Yando Zakaria selaku salah satu seorang antropolog mengatakan, para antropolog Indonesia telah berkumpul membahas perkembangan terkini situasi Indonesia.
“Dari pembicaraan kami sekitar sebulan yang lalu, situasi Indonesia saat ini sedang terancam dengan persoalan-persoalan intoleransi dari waktu ke waktu terus meningkat. Dalam konteks itulah kami sebulan yang lalu telah menyampaikan melalui teman-teman wartawan juga menyerukan kedaruratan kebhinnekaan tentang Indonesia,” tutur Yando.
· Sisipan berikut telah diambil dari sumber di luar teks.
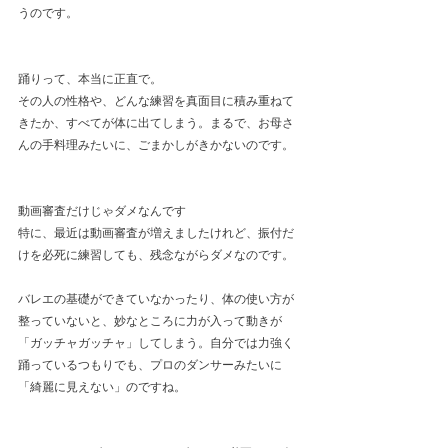
うのです。
踊りって、本当に正直で。
その人の性格や、どんな練習を真面目に積み重ねて
きたか、すべてが体に出てしまう。まるで、お母さ
んの手料理みたいに、ごまかしがきかないのです。
動画審査だけじゃダメなんです
特に、最近は動画審査が増えましたけれど、振付だ
けを必死に練習しても、残念ながらダメなのです。
バレエの基礎ができていなかったり、体の使い方が
整っていないと、妙なところに力が入って動きが
「ガッチャガッチャ」してしまう。自分では力強く
踊っているつもりでも、プロのダンサーみたいに
「綺麗に見えない」のですね。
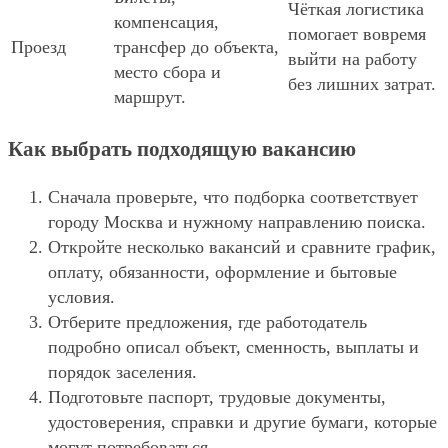
Чёткая логистика
компенсация,
помогает вовремя
Проезд
трансфер до объекта,
выйти на работу
место сбора и
без лишних затрат.
маршрут.
Как выбрать подходящую вакансию
Сначала проверьте, что подборка соответствует
городу Москва и нужному направлению поиска.
Откройте несколько вакансий и сравните график,
оплату, обязанности, оформление и бытовые
условия.
Отберите предложения, где работодатель
подробно описал объект, сменность, выплаты и
порядок заселения.
Подготовьте паспорт, трудовые документы,
удостоверения, справки и другие бумаги, которые
могут потребоваться.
Persoalan intolerasi yang terjadi tersebut, menurut Yando, adalah akibat institusi yang seharusnya merawat kebhinnekaan, tidak berfungsi dengan baik. “Di samping itu, ada juga gerakan-gerakan yang memaksakan pandangan tertentu dan diinginkan menjadi pandangan dominan di negara ini,” katanya.
Dan hal itulah, katanya, yang menjadi kerisauan bagi kalangan antropolog. “Karena kami sebagai antropolog sangat paham bahwa Indonesia ini adalah masyarakat yang majemuk, baik suku, ras antar golongan, keberagaman dalam soal-soal pandangan politik,” jelasnya.
Pada intinya, kata Yando, yang antropolog sampaikan intoleransi yang berkembang saat ini multidimensi. “Banyak faktor yang menyebabkannya, tapi kami menekankan ke Presiden untuk memberikan perhatian kepada tiga persoalan utama,” katanya.
Persoalan pertama, menurut Yando, adalah di dunia pendidikan. Karena, persoalan-persoalan intoleransi dimulai dari tingkat pendidikan paling dasar yakni PAUD hingga perguruan tinggi.
“Kami minta presiden agar pelaksanaan dunia pendidikan ini jangan sampai menjadi arena untuk memperkuat sektarian dan seterusnya,” katanya.
Kedua, menurut Yando, intoleransi berpangkal pada ketidak-adilan ekonomi, termasuk pembagian pemerataan Sumber Daya Alam.
“Dalam konteks ini kami menyambut baik program Presiden Jokowi yang memproklamirkan reformasi agrarianya dalam waktu pemerintahan beliau, dan ada distribusi 12,7 juta hektare. Tapi kami juga ingin memastikan bahwa niat baik itu jangan sampai menimbulkan persoalan baru belakangan hari agar reformasi agraria bisa didesain sedemikian rupa agar orang-orang yang menerima distribusi tanah benar-benar orang yang marginal,” jelas Yando.
Ketiga, lanjut Yando, akar intoleransi berpangkal pada proses hukum, baik penegakan hukum maupun peraturan perundang-undangan yang dinilai masih belum mengimplementasikan semangat keberagaman.
“Salah satu contoh misalnya hari ini dari sisi kepercayaan banyak saudara-saudara kita di luar enam agama resmi menjadi terdiskriminasi, tidak dapat pelayanan publik, tidak dapat melanjutkan sekolah dan sebagainya, akibat kebijakan kita terhadap persoalan agama. Jadi ada persoalan hukum yang kami lihat perlu disempurnakan. Ada beberapa peratuaran hukum yang perlu ditinjau termasuk berpikir ulang UU Penistaan Agama, ini bukan persoalan sederhana atau dari perspektif antropologi ini menjadi sangat begitu relatif dan sangat berbahaya ketika itu dipolitisasi,” papar Yando.